Contribuem ainda para as causas do agravamento do problema da iliteracia financeira, o desenvolvimento tecnológico, a desmaterialização da sociedade e os serviços públicos digitais, que possibilitam uma crescente intensificação dos serviços e canais digitais, potenciando a criação e oferta de produtos e serviços financeiros cada vez mais complexos e sofisticados e inacessíveis às pessoas com níveis de literacia mais reduzidos.
O fraco nível de medidas que incentivem uma cultura de aprendizagem ao longo da vida, conjugada com uma baixa penetração da internet, e a consequente resistência de aprendizagem, desconfiança e retração na utilização de serviços digitais agravam ainda mais o problema social da iliteracia financeira, levando a situações de marginalização e exclusão social.

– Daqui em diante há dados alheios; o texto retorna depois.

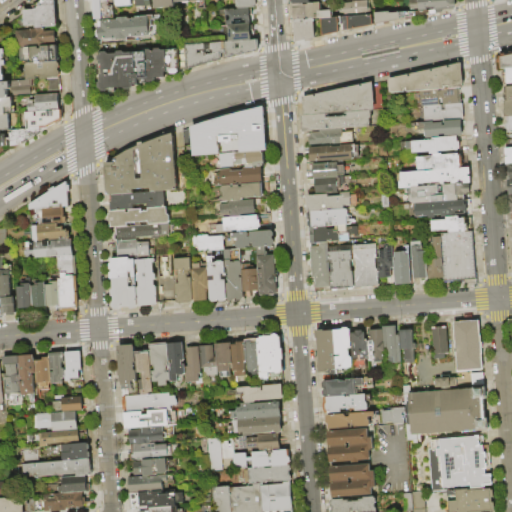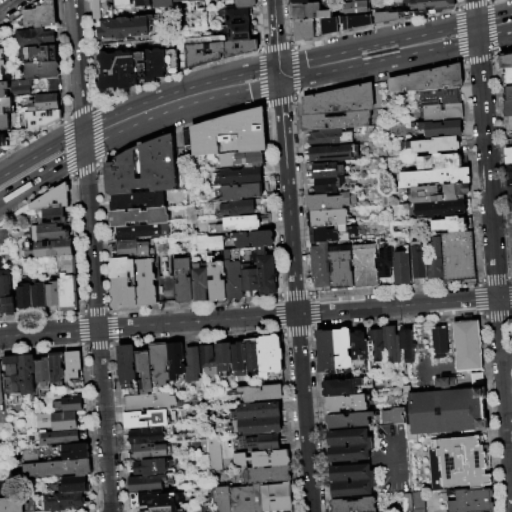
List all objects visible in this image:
building: (228, 0)
road: (487, 0)
road: (491, 0)
building: (180, 1)
building: (187, 1)
building: (298, 1)
building: (299, 2)
building: (121, 3)
building: (122, 3)
building: (140, 3)
building: (162, 3)
road: (473, 3)
building: (141, 4)
building: (162, 4)
building: (199, 4)
building: (245, 4)
building: (430, 4)
building: (430, 4)
road: (8, 5)
building: (353, 6)
road: (458, 7)
building: (356, 8)
building: (99, 9)
building: (101, 10)
building: (306, 11)
road: (475, 11)
building: (39, 14)
building: (42, 15)
building: (394, 15)
building: (239, 17)
road: (493, 17)
building: (335, 19)
building: (357, 22)
traffic signals: (476, 23)
building: (329, 24)
building: (121, 27)
road: (491, 27)
building: (124, 28)
building: (304, 29)
road: (476, 31)
building: (237, 32)
road: (275, 33)
road: (459, 34)
road: (494, 34)
building: (34, 36)
building: (227, 37)
building: (35, 38)
traffic signals: (477, 39)
road: (377, 44)
road: (293, 45)
road: (275, 47)
building: (217, 51)
road: (502, 52)
building: (39, 54)
road: (493, 55)
building: (2, 57)
road: (477, 59)
building: (506, 59)
road: (378, 60)
road: (463, 61)
building: (136, 66)
traffic signals: (279, 67)
building: (134, 68)
building: (42, 70)
road: (295, 70)
building: (2, 75)
road: (77, 75)
road: (279, 75)
building: (508, 75)
road: (261, 77)
building: (430, 80)
traffic signals: (280, 83)
building: (53, 84)
building: (507, 86)
building: (4, 90)
road: (177, 90)
building: (430, 90)
building: (31, 91)
building: (508, 92)
road: (296, 94)
road: (294, 97)
building: (441, 97)
road: (277, 100)
building: (346, 100)
building: (45, 103)
building: (7, 106)
building: (508, 106)
building: (336, 108)
road: (179, 110)
building: (443, 112)
building: (44, 118)
building: (337, 121)
building: (4, 122)
building: (509, 122)
road: (175, 127)
building: (440, 128)
building: (442, 128)
traffic signals: (82, 131)
building: (227, 133)
building: (511, 133)
building: (23, 135)
building: (328, 136)
building: (330, 137)
building: (3, 140)
building: (510, 140)
building: (437, 144)
building: (231, 145)
traffic signals: (84, 151)
building: (330, 152)
road: (40, 153)
building: (331, 153)
building: (508, 153)
building: (509, 153)
building: (246, 158)
building: (440, 162)
building: (145, 167)
road: (501, 167)
building: (328, 170)
building: (510, 170)
road: (84, 171)
road: (41, 174)
building: (238, 176)
building: (326, 176)
road: (70, 177)
building: (436, 177)
building: (435, 178)
building: (509, 178)
building: (328, 184)
building: (510, 185)
building: (139, 189)
building: (239, 191)
building: (240, 191)
building: (440, 193)
road: (35, 197)
building: (52, 198)
building: (134, 199)
road: (271, 200)
building: (509, 201)
building: (331, 202)
building: (511, 202)
building: (236, 207)
building: (441, 209)
building: (511, 210)
building: (48, 214)
building: (139, 215)
building: (237, 215)
building: (52, 216)
building: (330, 218)
building: (237, 223)
building: (451, 225)
building: (511, 227)
building: (142, 231)
building: (51, 232)
road: (103, 234)
building: (332, 234)
building: (252, 238)
building: (329, 241)
road: (75, 243)
building: (207, 243)
building: (52, 248)
building: (131, 248)
building: (133, 248)
building: (450, 249)
building: (459, 256)
building: (259, 257)
building: (417, 260)
building: (437, 260)
building: (420, 261)
building: (387, 262)
building: (370, 264)
building: (56, 266)
building: (321, 266)
building: (366, 266)
road: (495, 266)
building: (342, 267)
building: (400, 267)
building: (403, 268)
building: (265, 274)
building: (223, 276)
building: (231, 277)
building: (249, 277)
road: (509, 278)
road: (493, 279)
building: (181, 280)
building: (181, 280)
building: (214, 280)
building: (248, 280)
building: (198, 281)
road: (512, 281)
building: (124, 282)
building: (131, 282)
building: (147, 282)
building: (67, 284)
building: (200, 284)
building: (5, 290)
road: (309, 292)
building: (36, 293)
building: (6, 294)
road: (294, 294)
road: (321, 294)
building: (38, 295)
building: (52, 295)
building: (24, 296)
road: (276, 296)
road: (312, 296)
road: (295, 297)
road: (479, 299)
road: (192, 304)
building: (0, 308)
road: (108, 309)
road: (94, 310)
road: (79, 311)
road: (313, 311)
road: (277, 313)
road: (39, 316)
road: (256, 316)
road: (496, 316)
road: (113, 327)
road: (78, 329)
road: (278, 329)
road: (314, 329)
road: (98, 331)
road: (297, 333)
road: (283, 334)
building: (438, 342)
building: (439, 343)
road: (113, 344)
building: (376, 345)
building: (392, 345)
building: (406, 345)
building: (466, 345)
building: (467, 345)
building: (408, 346)
road: (82, 347)
road: (98, 347)
building: (376, 347)
building: (333, 349)
building: (359, 350)
building: (334, 351)
building: (269, 355)
building: (251, 356)
building: (257, 356)
building: (222, 357)
building: (206, 359)
building: (207, 359)
building: (236, 359)
building: (174, 360)
building: (125, 362)
building: (158, 362)
building: (167, 362)
building: (191, 362)
building: (73, 366)
building: (57, 367)
building: (57, 368)
building: (143, 371)
building: (43, 372)
building: (18, 373)
building: (27, 374)
building: (12, 377)
building: (476, 378)
building: (138, 381)
building: (443, 382)
building: (340, 386)
building: (341, 388)
building: (0, 389)
building: (259, 392)
building: (260, 392)
building: (148, 402)
building: (345, 402)
building: (66, 403)
building: (346, 404)
building: (68, 405)
building: (443, 408)
building: (256, 409)
building: (257, 410)
building: (444, 411)
building: (392, 416)
building: (145, 418)
building: (146, 419)
building: (348, 419)
building: (54, 420)
road: (203, 421)
building: (349, 421)
building: (57, 422)
building: (257, 424)
building: (145, 435)
building: (57, 437)
building: (59, 439)
building: (257, 441)
building: (258, 441)
building: (147, 443)
building: (348, 445)
building: (349, 446)
building: (149, 451)
building: (72, 452)
building: (260, 458)
road: (493, 460)
building: (60, 463)
building: (456, 463)
building: (459, 465)
road: (68, 466)
building: (153, 466)
road: (511, 466)
building: (58, 469)
building: (267, 473)
building: (147, 475)
building: (350, 480)
building: (351, 481)
building: (72, 483)
building: (147, 484)
building: (256, 484)
building: (74, 486)
building: (1, 488)
building: (250, 498)
building: (150, 500)
building: (469, 500)
building: (61, 501)
building: (472, 501)
building: (63, 502)
building: (152, 502)
building: (14, 503)
building: (10, 504)
building: (353, 505)
building: (354, 506)
building: (162, 509)
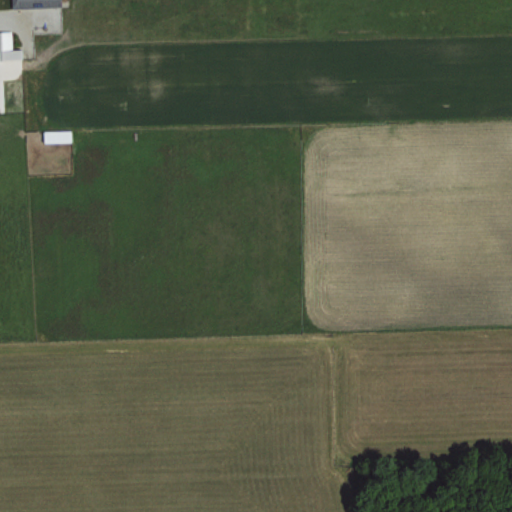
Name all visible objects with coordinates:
building: (33, 3)
building: (7, 46)
building: (55, 135)
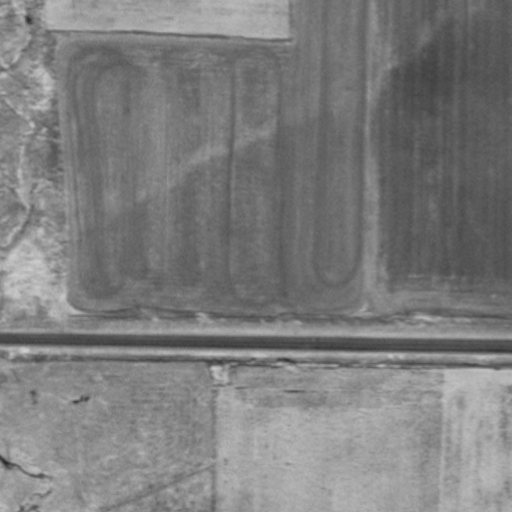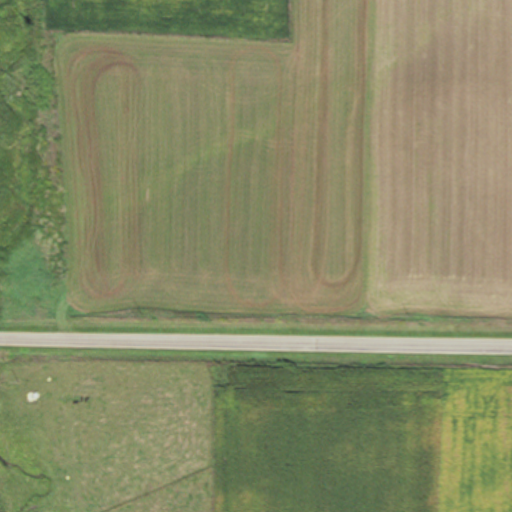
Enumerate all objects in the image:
road: (256, 318)
building: (100, 379)
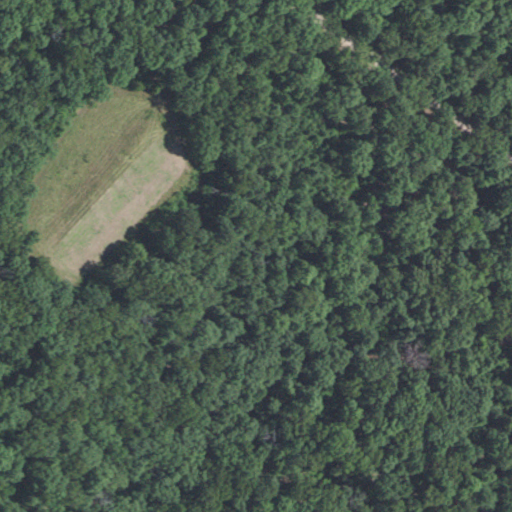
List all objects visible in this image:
road: (402, 80)
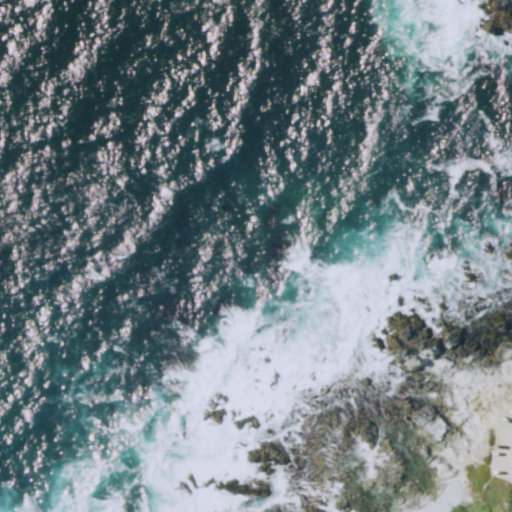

As pessoas mais velhas, nestas circunstâncias, ficam assim fragilizadas e sujeitas a vulnerabilidades várias, traduzidas na dificuldade de adotar comportamentos financeiros adequados, com reduzidas taxas de poupança e forte exposição a situações inesperadas, na fraca capacidade de avaliação de riscos e sujeição a perdas não consideradas, suscetíveis a situações de fraude e burla, à contratação de créditos usurários ou serviços de risco financeiro, que comprometem a sustentabilidade financeira, originam situações de isolamento e exclusão social e prejudicam seriamente o seu bem estar e qualidade de vida, com custos familiares e sociais.
Conclui-se assim que combater o problema social do défice da literacia financeira entre a população sénior é uma prioridade premente e geradora de valor e impacto social positivo.
Nota:
(1) Por instituições como a ONU, a OCDE, a UE, o BCE.